The archaeological survey expedition off the coast of Beaufort, North Carolina, will document the wreck site, which was added to the National Register of Historic Places this month. Information from the survey also will be used to create educational exhibits and materials to help recreational divers better interpret the wreck site, which is managed by NOAA and the Coast Guard.

The sanctuary's research vessel SRVx Sand Tiger will provide the platform for at-sea operations. Other partners for the project include East Carolina University and University of North Carolina Coastal Studies Institute.

NOAA-lv-71Photo of Diamond Shoal Lightship No. 71 (Credit: NOAA)

Built in Bath, Maine, in 1897, the lightship, also known as LV-71, served as a floating lighthouse, sound signal station, and navigational beacon. For 21 years, the lightship marked the treacherous waters of Diamond Shoals off of North Carolina to ensure other vessels could navigate safely.

NOAA-LS-SidescanjpgSide scan sonar image of LV-71(Credit: NOAA)

On August 6, 1918, the German submarine U-140 attacked the vessel while it was anchored off Cape Hatteras. Before it was attacked, LV-71 had reported by radio the presence of a submarine that had torpedoed the unarmed American steamer Merak. The U-140 intercepted the warning and headed for the LV-71. The submarine fired its deck guns at the lightship and first took out the communications room. As the U-140's shelling continued, LV-71's 12 member crew escaped off the doomed vessel. According to A History of U.S. Lightships by Willard Flint, more than 25 friendly vessels were warned away from the area by the LV-71.

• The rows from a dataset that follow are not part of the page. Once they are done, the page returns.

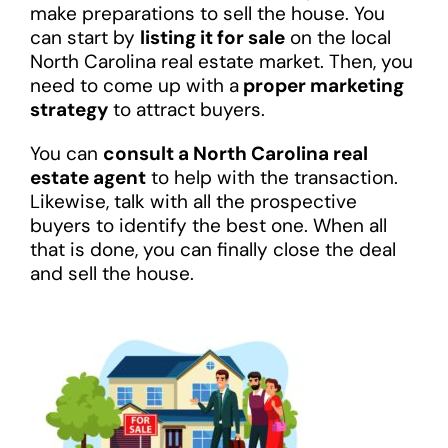
make preparations to sell the house. You
can start by
listing it for sale
on the local
North Carolina real estate market. Then, you
need to come up with a
proper marketing
strategy
to attract buyers.
You can
consult a North Carolina real
estate agent
to help with the transaction.
Likewise, talk with all the prospective
buyers to identify the best one. When all
that is done, you can finally close the deal
and sell the house.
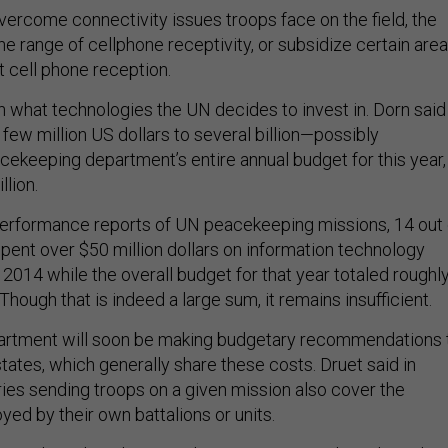
vercome connectivity issues troops face on the field, the
e range of cellphone receptivity, or subsidize certain are
t cell phone reception.
 what technologies the UN decides to invest in. Dorn said 
few million US dollars to several billion—possibly
cekeeping department’s entire annual budget for this year,
llion.
erformance reports of UN peacekeeping missions, 14 out 
pent over $50 million dollars on information technology
014 while the overall budget for that year totaled roughl
. Though that is indeed a large sum, it remains insufficient.
partment will soon be making budgetary recommendations 
ates, which generally share these costs. Druet said in
ries sending troops on a given mission also cover the
ed by their own battalions or units.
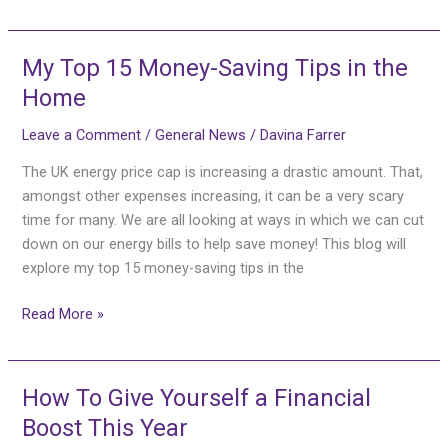
My Top 15 Money-Saving Tips in the
My
Top
Home
15
Leave a Comment
/
General News
/
Davina Farrer
Money-
Saving
The UK energy price cap is increasing a drastic amount. That,
Tips
amongst other expenses increasing, it can be a very scary
in
time for many. We are all looking at ways in which we can cut
the
down on our energy bills to help save money! This blog will
Home
explore my top 15 money-saving tips in the
Read More »
How To Give Yourself a Financial
How
To
Boost This Year
Give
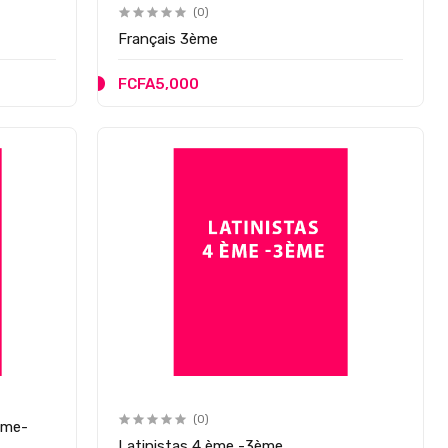
(0)
Français 3ème
FCFA5,000
(0)
ème-
Latinistas 4 ème -3ème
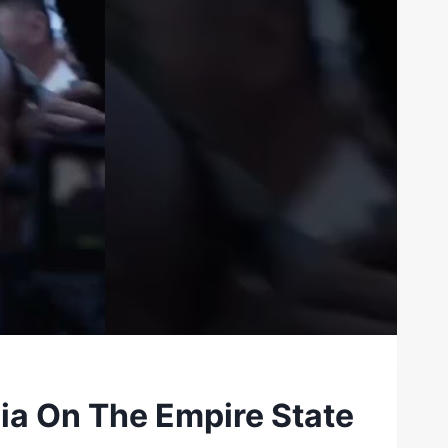
a On The Empire State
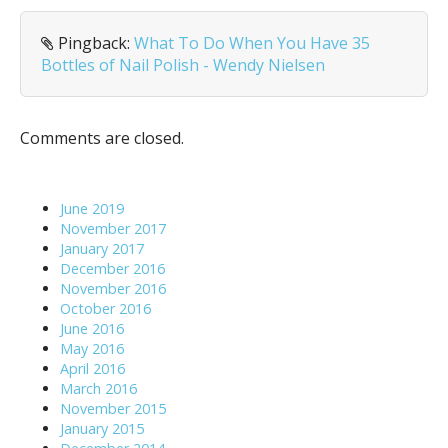
v
i
Pingback:
What To Do When You Have 35
g
Bottles of Nail Polish - Wendy Nielsen
a
t
i
Comments are closed.
o
n
June 2019
November 2017
January 2017
December 2016
November 2016
October 2016
June 2016
May 2016
April 2016
March 2016
November 2015
January 2015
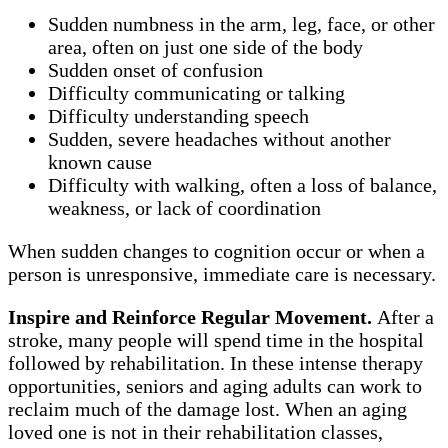
Sudden numbness in the arm, leg, face, or other
area, often on just one side of the body
Sudden onset of confusion
Difficulty communicating or talking
Difficulty understanding speech
Sudden, severe headaches without another
known cause
Difficulty with walking, often a loss of balance,
weakness, or lack of coordination
When sudden changes to cognition occur or when a
person is unresponsive, immediate care is necessary.
Inspire and Reinforce Regular Movement.
After a
stroke, many people will spend time in the hospital
followed by rehabilitation. In these intense therapy
opportunities, seniors and aging adults can work to
reclaim much of the damage lost. When an aging
loved one is not in their rehabilitation classes,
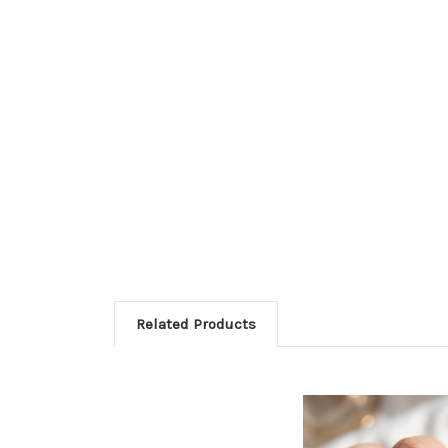
Related Products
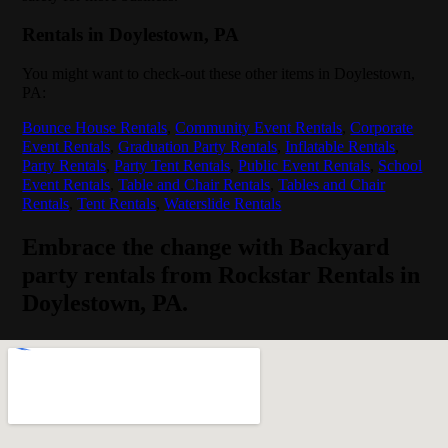
Rentals in Doylestown, PA
You might want to check-out these other items in Doylestown,
PA:
Bounce House Rentals
,
Community Event Rentals
,
Corporate
Event Rentals
,
Graduation Party Rentals
,
Inflatable Rentals
,
Party Rentals
,
Party Tent Rentals
,
Public Event Rentals
,
School
Event Rentals
,
Table and Chair Rentals
,
Tables and Chair
Rentals
,
Tent Rentals
,
Waterslide Rentals
Embrace the change with Backyard
party rentals from Rockstar Rentals in
Doylestown, PA.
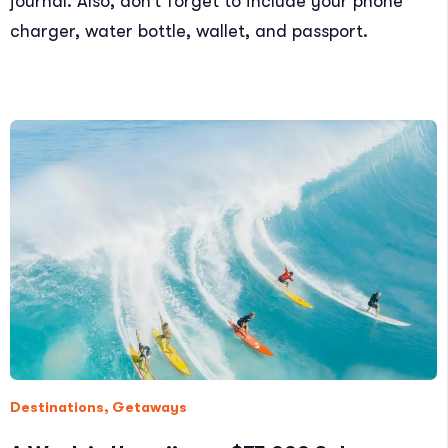
journal. Also, don’t forget to include your phone
charger, water bottle, wallet, and passport.
Destinations
,
Getaways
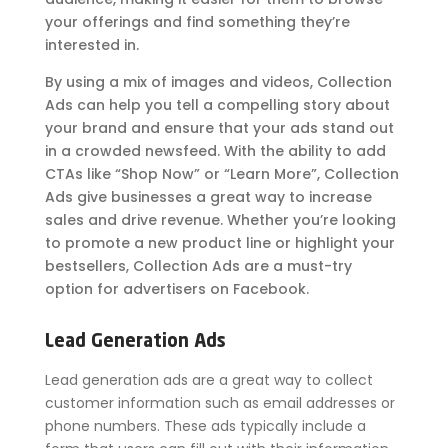
your offerings and find something they’re
interested in.
By using a mix of images and videos, Collection
Ads can help you tell a compelling story about
your brand and ensure that your ads stand out
in a crowded newsfeed. With the ability to add
CTAs like “Shop Now” or “Learn More”, Collection
Ads give businesses a great way to increase
sales and drive revenue. Whether you’re looking
to promote a new product line or highlight your
bestsellers, Collection Ads are a must-try
option for advertisers on Facebook.
Lead Generation Ads
Lead generation ads are a great way to collect
customer information such as email addresses or
phone numbers. These ads typically include a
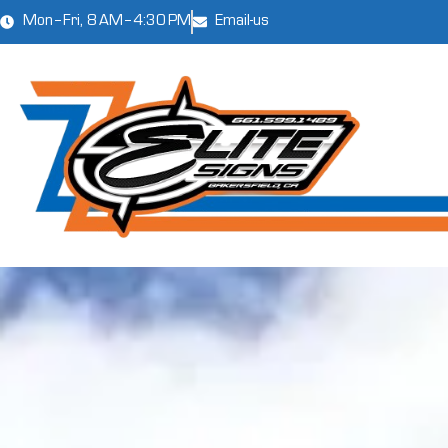
Mon–Fri, 8 AM–4:30 PM
Email-us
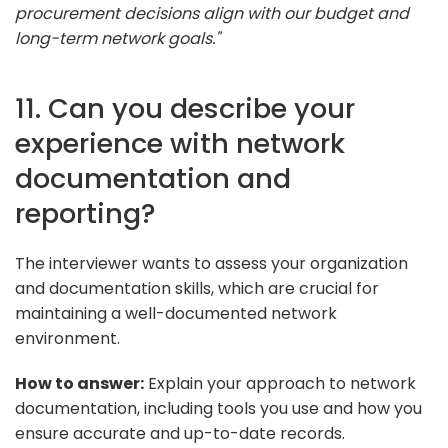
procurement decisions align with our budget and
long-term network goals."
11. Can you describe your
experience with network
documentation and
reporting?
The interviewer wants to assess your organization
and documentation skills, which are crucial for
maintaining a well-documented network
environment.
How to answer:
Explain your approach to network
documentation, including tools you use and how you
ensure accurate and up-to-date records.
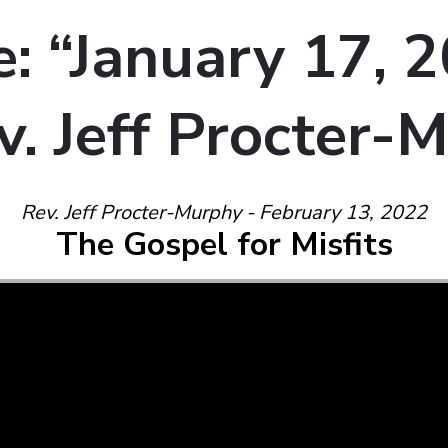
: “January 17, 
v. Jeff Procter-
Rev. Jeff Procter-Murphy - February 13, 2022
The Gospel for Misfits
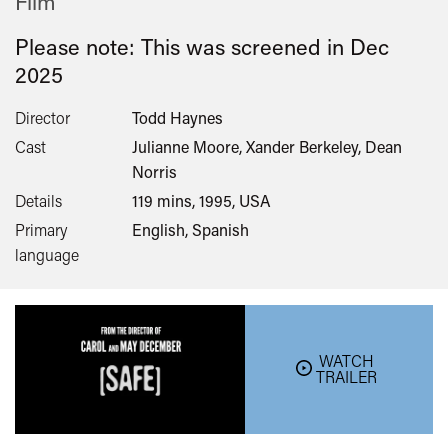
Film
Please note: This was screened in
Dec
2025
Director
Todd Haynes
Cast
Julianne Moore, Xander Berkeley, Dean
Norris
Details
119 mins, 1995, USA
Primary
English, Spanish
language
WATCH
TRAILER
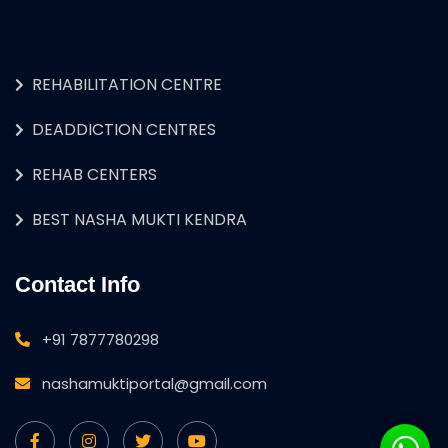
REHABILITATION CENTRE
DEADDICTION CENTRES
REHAB CENTERS
BEST NASHA MUKTI KENDRA
Contact Info
+91 7877780298
nashamuktiportal@gmail.com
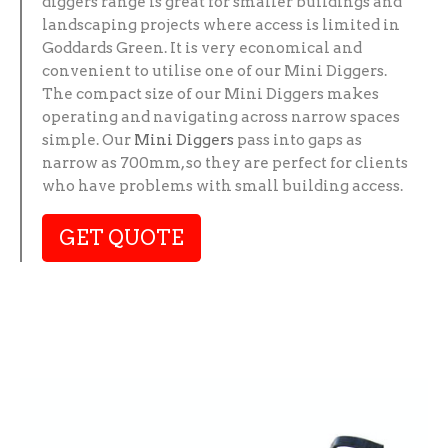
diggers range is great for smaller buildings and
landscaping projects where access is limited in
Goddards Green. It is very economical and
convenient to utilise one of our Mini Diggers.
The compact size of our Mini Diggers makes
operating and navigating across narrow spaces
simple. Our
Mini Diggers
pass into gaps as
narrow as 700mm, so they are perfect for clients
who have problems with small building access.
GET QUOTE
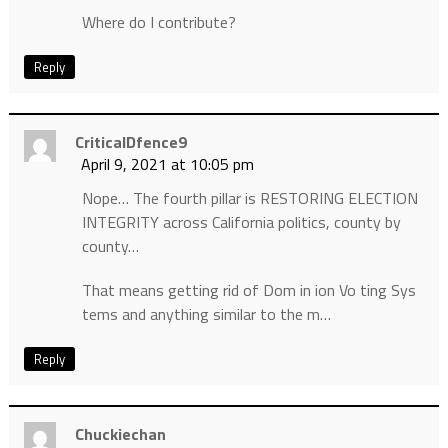
Where do I contribute?
Reply
CriticalDfence9
April 9, 2021 at 10:05 pm
Nope… The fourth pillar is RESTORING ELECTION
INTEGRITY across California politics, county by
county…
That means getting rid of Dom in ion Vo ting Sys
tems and anything similar to the m…
Reply
Chuckiechan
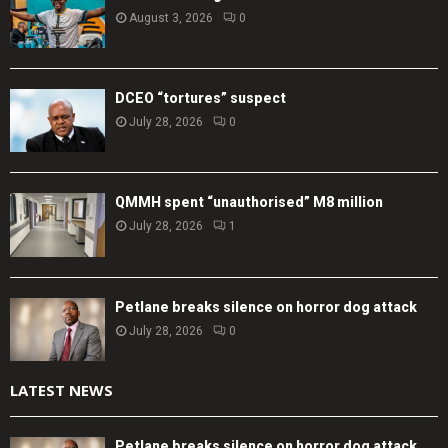
August 3, 2026
0
DCEO “tortures” suspect
July 28, 2026
0
QMMH spent “unauthorised” M8 million
July 28, 2026
1
Petlane breaks silence on horror dog attack
July 28, 2026
0
LATEST NEWS
Petlane breaks silence on horror dog attack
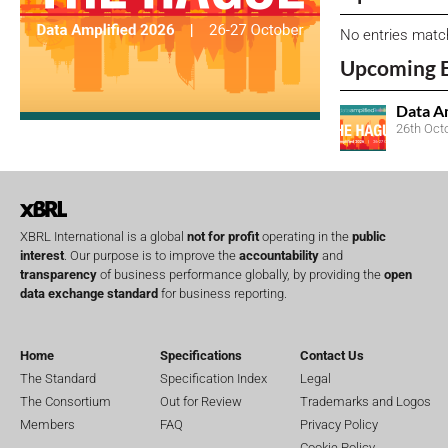
No entries matc
Upcoming 
Data A
26th Oct
XBRL International is a global
not for profit
operating in the
public
interest
. Our purpose is to improve the
accountability
and
transparency
of business performance globally, by providing the
open
data exchange standard
for business reporting.
Home
Specifications
Contact Us
The Standard
Specification Index
Legal
The Consortium
Out for Review
Trademarks and Logos
Members
FAQ
Privacy Policy
Cookie Policy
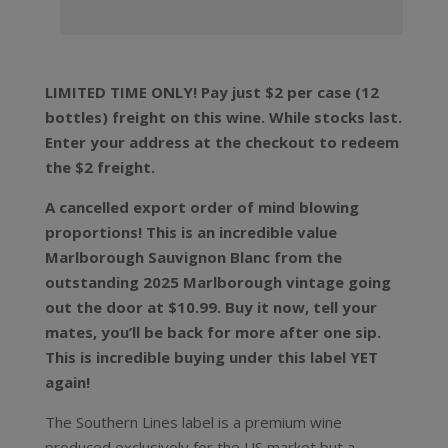
LIMITED TIME ONLY! Pay just $2 per case (12
bottles) freight on this wine. While stocks last.
Enter your address at the checkout to redeem
the $2 freight.
A cancelled export order of mind blowing
proportions! This is an incredible value
Marlborough Sauvignon Blanc from the
outstanding 2025 Marlborough vintage going
out the door at $10.99. Buy it now, tell your
mates, you’ll be back for more after one sip.
This is incredible buying under this label YET
again!
The Southern Lines label is a premium wine
produced exclusively for the US market but a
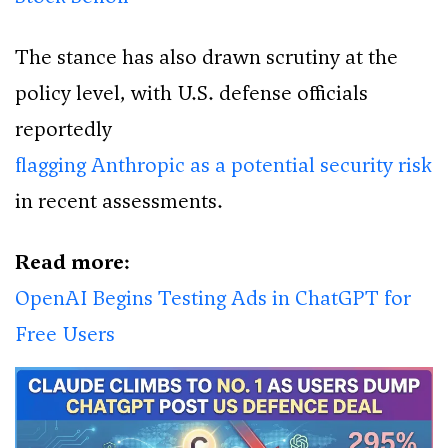
The stance has also drawn scrutiny at the
policy level, with U.S. defense officials
reportedly
flagging Anthropic as a potential security risk
in recent assessments.
Read more:
OpenAI Begins Testing Ads in ChatGPT for
Free Users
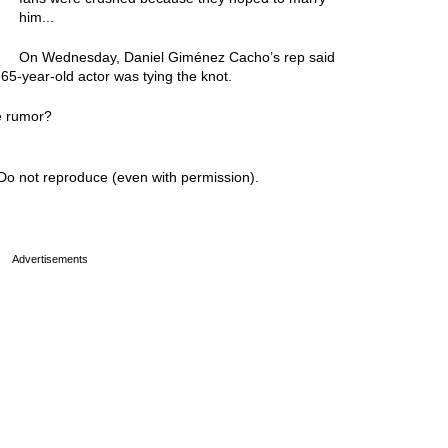
him...
On Wednesday, Daniel Giménez Cacho’s rep said
65-year-old actor was tying the knot.
e rumor?
Do not reproduce (even with permission).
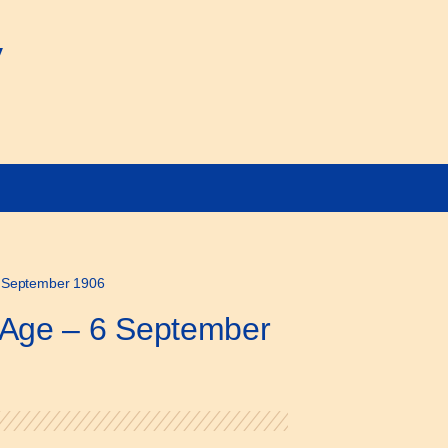
y
6 September 1906
r Age – 6 September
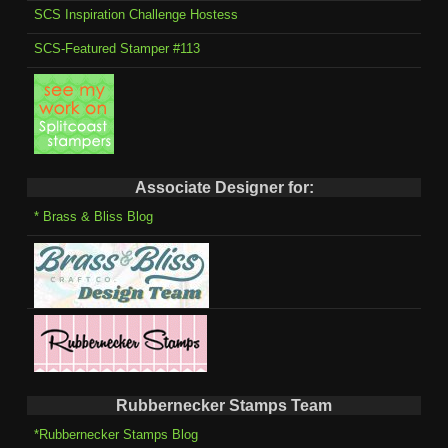
SCS Inspiration Challenge Hostess
SCS-Featured Stamper #113
Associate Designer for:
* Brass & Bliss Blog
Rubbernecker Stamps Team
*Rubbernecker Stamps Blog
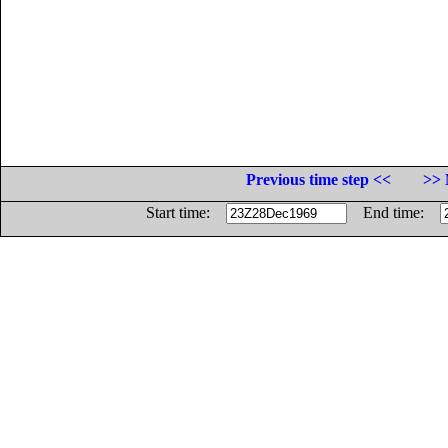
Previous time step <<
>> 
Start time:
End time:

"A large part of our country's history is rooted in our maritime heritage," said David Alberg, superintendent of the nearby Monitor National Marine Sanctuary. "This expedition will provide valuable insights into the lives of this heroic crew and shed light on an important chapter of our nation's history that is unknown to many Americans."

Managed by NOAA's Office of National Marine Sanctuaries, the Monitor National Marine Sanctuary was designated in 1975 to protect the wreck of the famed Civil War ironclad USS Monitor, which sank during a storm 16 miles off Cape Hatteras, North Carolina in 1862.